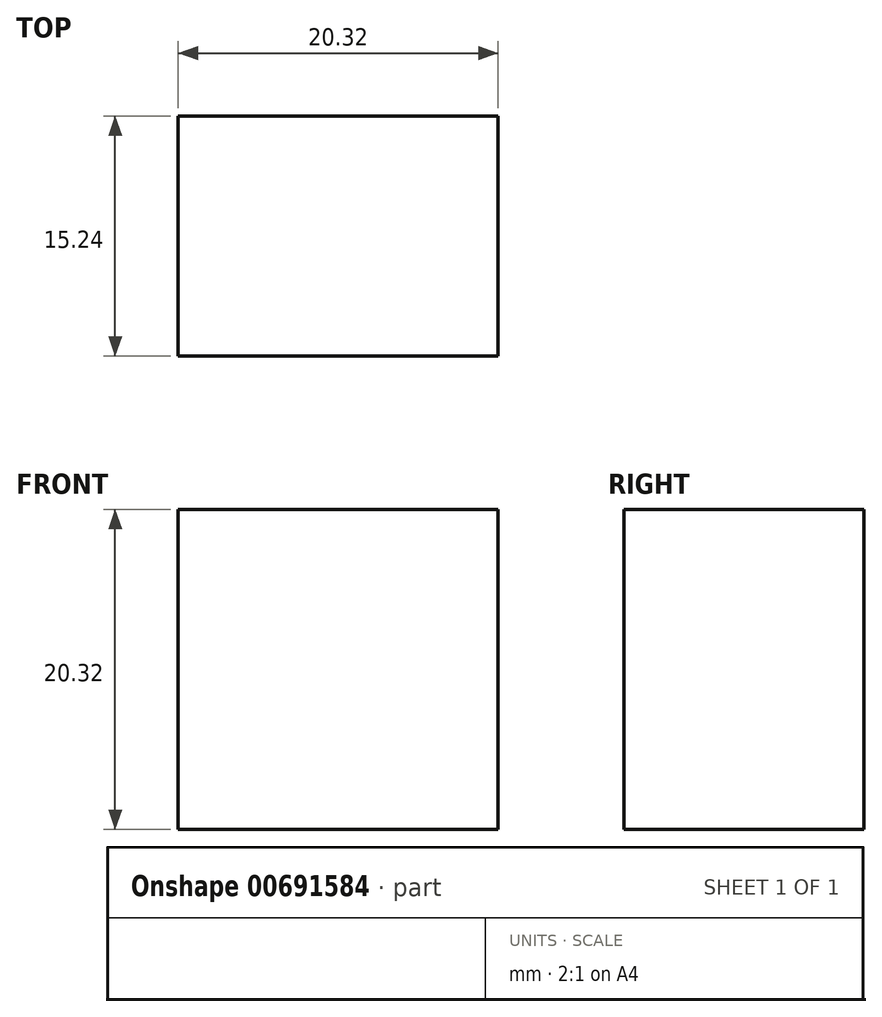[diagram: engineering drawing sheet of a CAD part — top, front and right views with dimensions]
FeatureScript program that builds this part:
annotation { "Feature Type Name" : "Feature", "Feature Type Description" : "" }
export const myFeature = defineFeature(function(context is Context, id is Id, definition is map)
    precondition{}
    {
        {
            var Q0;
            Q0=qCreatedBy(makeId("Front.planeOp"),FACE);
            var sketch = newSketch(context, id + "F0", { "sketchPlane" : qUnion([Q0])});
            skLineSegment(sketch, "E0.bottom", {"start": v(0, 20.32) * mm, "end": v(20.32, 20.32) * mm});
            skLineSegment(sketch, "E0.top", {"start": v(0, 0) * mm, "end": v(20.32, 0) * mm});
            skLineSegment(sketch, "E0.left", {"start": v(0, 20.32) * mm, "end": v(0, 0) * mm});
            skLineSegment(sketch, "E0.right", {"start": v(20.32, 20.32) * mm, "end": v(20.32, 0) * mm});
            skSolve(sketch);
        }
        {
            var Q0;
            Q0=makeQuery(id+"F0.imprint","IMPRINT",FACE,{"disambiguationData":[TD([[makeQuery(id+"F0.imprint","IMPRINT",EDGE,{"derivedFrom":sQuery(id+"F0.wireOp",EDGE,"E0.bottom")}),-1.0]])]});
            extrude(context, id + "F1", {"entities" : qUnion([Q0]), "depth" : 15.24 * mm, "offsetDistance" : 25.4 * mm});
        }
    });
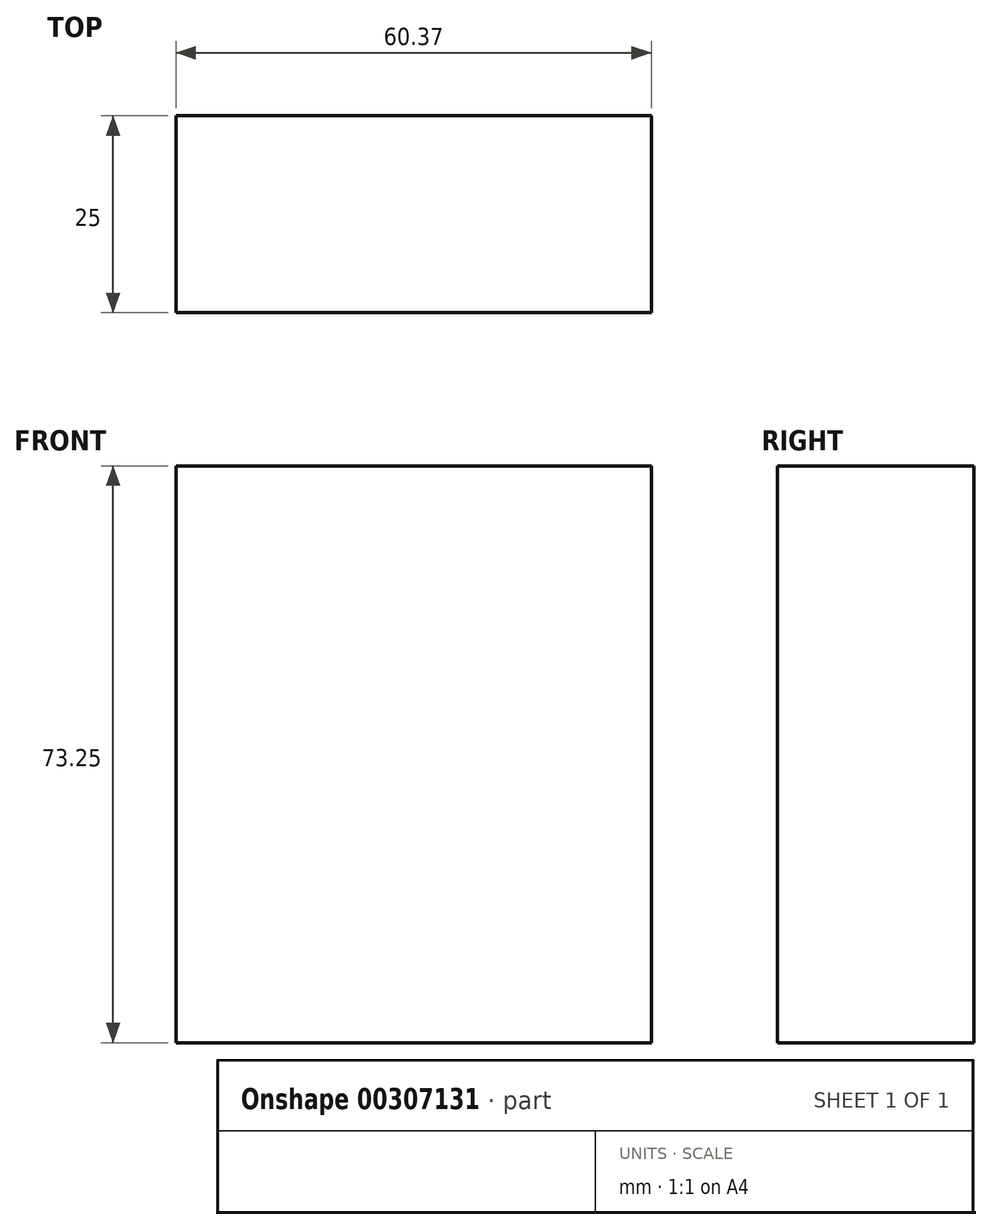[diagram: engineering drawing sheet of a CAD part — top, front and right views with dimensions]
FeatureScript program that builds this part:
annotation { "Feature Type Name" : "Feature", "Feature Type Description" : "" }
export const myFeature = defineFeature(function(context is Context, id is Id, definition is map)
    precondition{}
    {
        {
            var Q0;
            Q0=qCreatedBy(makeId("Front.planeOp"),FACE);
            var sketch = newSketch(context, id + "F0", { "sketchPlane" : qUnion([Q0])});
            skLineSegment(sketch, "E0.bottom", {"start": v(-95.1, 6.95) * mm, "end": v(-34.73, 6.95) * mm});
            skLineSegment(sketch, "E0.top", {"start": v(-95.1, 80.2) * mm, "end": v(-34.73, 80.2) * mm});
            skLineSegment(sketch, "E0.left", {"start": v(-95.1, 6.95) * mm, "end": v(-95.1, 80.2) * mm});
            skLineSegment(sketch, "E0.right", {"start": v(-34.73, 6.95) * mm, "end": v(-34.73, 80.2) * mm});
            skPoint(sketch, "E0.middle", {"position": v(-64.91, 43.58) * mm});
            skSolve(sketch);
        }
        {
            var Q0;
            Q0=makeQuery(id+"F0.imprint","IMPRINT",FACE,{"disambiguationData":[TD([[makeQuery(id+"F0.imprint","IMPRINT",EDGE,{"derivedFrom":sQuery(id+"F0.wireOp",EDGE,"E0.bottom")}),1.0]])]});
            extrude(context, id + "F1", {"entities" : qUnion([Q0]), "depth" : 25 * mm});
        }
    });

**Exercise brief:** Show every line of the listing above that contains the word "FACE".

**Answer in full:**
            Q0=qCreatedBy(makeId("Front.planeOp"),FACE);
            Q0=makeQuery(id+"F0.imprint","IMPRINT",FACE,{"disambiguationData":[TD([[makeQuery(id+"F0.imprint","IMPRINT",EDGE,{"derivedFrom":sQuery(id+"F0.wireOp",EDGE,"E0.bottom")}),-1.0]])]});
            Q0=qCreatedBy(makeId("Front.planeOp"),FACE);
            Q0=makeQuery(id+"F0.imprint","IMPRINT",FACE,{"disambiguationData":[TD([[makeQuery(id+"F0.imprint","IMPRINT",EDGE,{"derivedFrom":sQuery(id+"F0.wireOp",EDGE,"E0.bottom")}),1.0]])]});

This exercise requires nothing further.